The Green Mile
6
That was my night off. I sat in the living room of our little house, smoking cigarettes, listening to the radio, and watching the dark come up out of the ground to swallow the sky. Television is all right, I’ve nothing against it, but I don’t like how it turns you away from the rest of the world and toward nothing but its own glassy self. In that one way, at least, radio was better.
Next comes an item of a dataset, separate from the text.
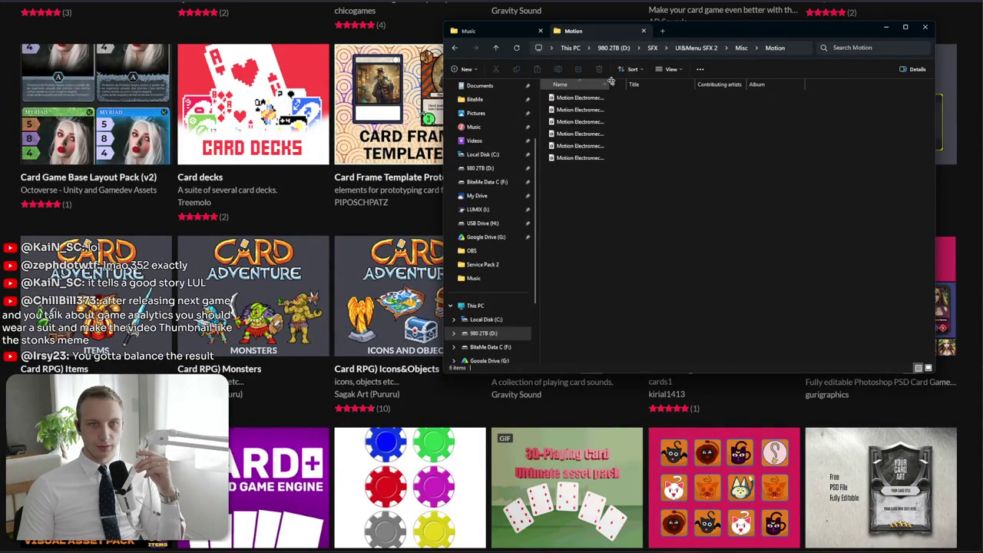
{"action": "left_click_drag", "start_coordinate": [609, 84], "coordinate": [704, 84]}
Janice came in, knelt beside the arm of my chair, and took my hand. For a little while neither of us said anything, just stayed that way, listening to Kay Kyser’s Kollege of Musical Knowledge and watching the stars come out. It was all right with me.
‘I’m so sorry I called you a coward,’ she said. ‘I feel worse about that than anything I’ve ever said to you in our whole marriage.’
‘Even the time when we went camping and you called me Old Stinky Sam?’ I asked, and then we laughed and had a kiss or two and it was better again between us. She was so beautiful, my Janice, and I still dream of her. Old and tired of living as I am, I’ll dream that she walks into my room in this lonely, forgotten place where the hallways all smell of piss and old boiled cabbage, I dream she’s young and beautiful with her blue eyes and her fine high breasts that I couldn’t hardly keep my hands off of, and she’ll say, Why, honey, I wasn’t in that bus crash. You made a mistake, that’s all. Even now I dream that, and sometimes when I wake up and know it was a dream, I cry. I, who hardly ever cried at all when I was young.
‘Does Hal know?’ she asked at last.
‘That John’s innocent? I don’t see how he can.’
‘Can he help? Does he have any influence with Cribus?’
‘Not a bit, honey.’
She nodded, as if she had expected this. ‘Then don’t tell him. If he can’t help, for God’s sake don’t tell him.’
‘No.’
She looked up at me with steady eyes. ‘And you won’t call in sick that night. None of you will. You can’t.’
‘No, we can’t. If we’re there, we can at least make it quick for him. We can do that much. It won’t be like Delacroix.’ For a moment, mercifully brief, I saw the black silk mask burning away from Del’s face and revealing the cooked blobs of jelly which had been his eyes.
‘There’s no way out for you, is there?’ She took my hand, rubbed it down the soft velvet of her cheek. ‘Poor Paul. Poor old guy.’
I said nothing. Never before or after in my life did I feel so much like running from a thing. Just taking Jan with me, the two of us with a single packed carpetbag between us, running to anywhere.
‘My poor old guy,’ she repeated, and then: ‘Talk to him.’
‘Who? John?’
‘Yes. Talk to him. Find out what he wants.’
I thought about it, then nodded. She was right. She usually was.